EXERCISE:
Report each line of the data that includes the word "buttons".

RECORD SET:
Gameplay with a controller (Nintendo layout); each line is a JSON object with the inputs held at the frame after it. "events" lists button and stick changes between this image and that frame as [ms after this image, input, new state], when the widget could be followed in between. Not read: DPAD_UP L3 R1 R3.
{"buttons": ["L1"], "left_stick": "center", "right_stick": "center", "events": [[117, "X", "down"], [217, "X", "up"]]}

---

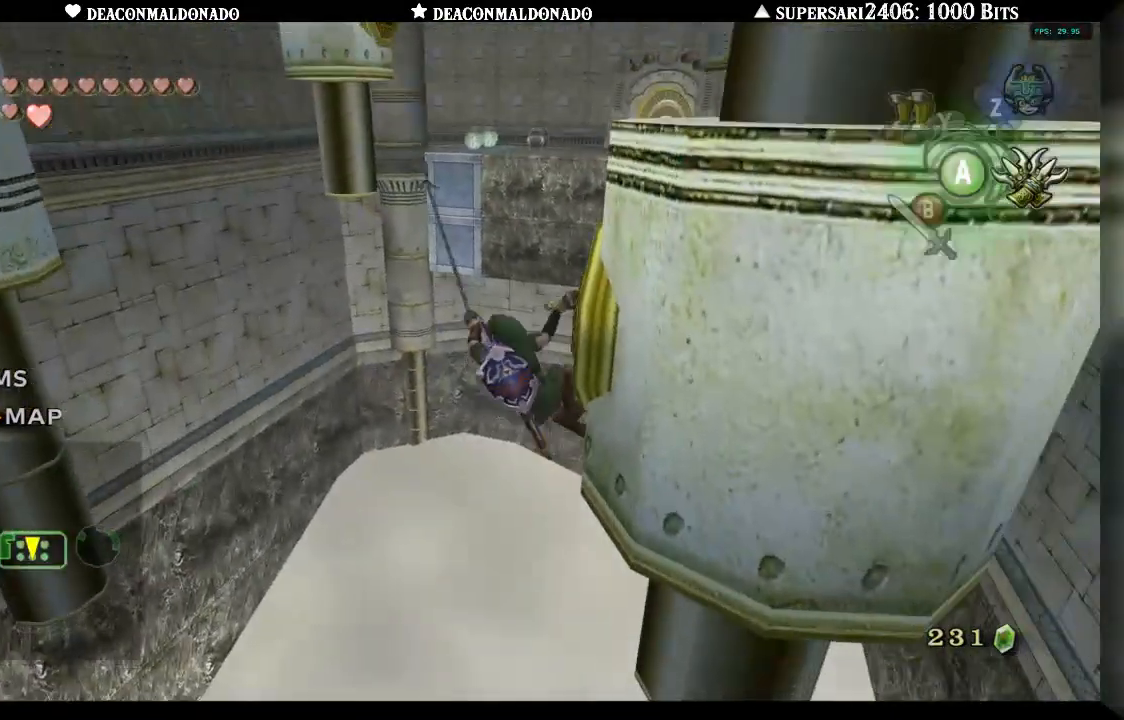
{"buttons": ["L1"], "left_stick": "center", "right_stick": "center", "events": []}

WRITTEN RESPONSE:
{"buttons": ["L1"], "left_stick": "center", "right_stick": "center", "events": [[117, "X", "down"], [217, "X", "up"]]}
{"buttons": ["L1"], "left_stick": "center", "right_stick": "center", "events": []}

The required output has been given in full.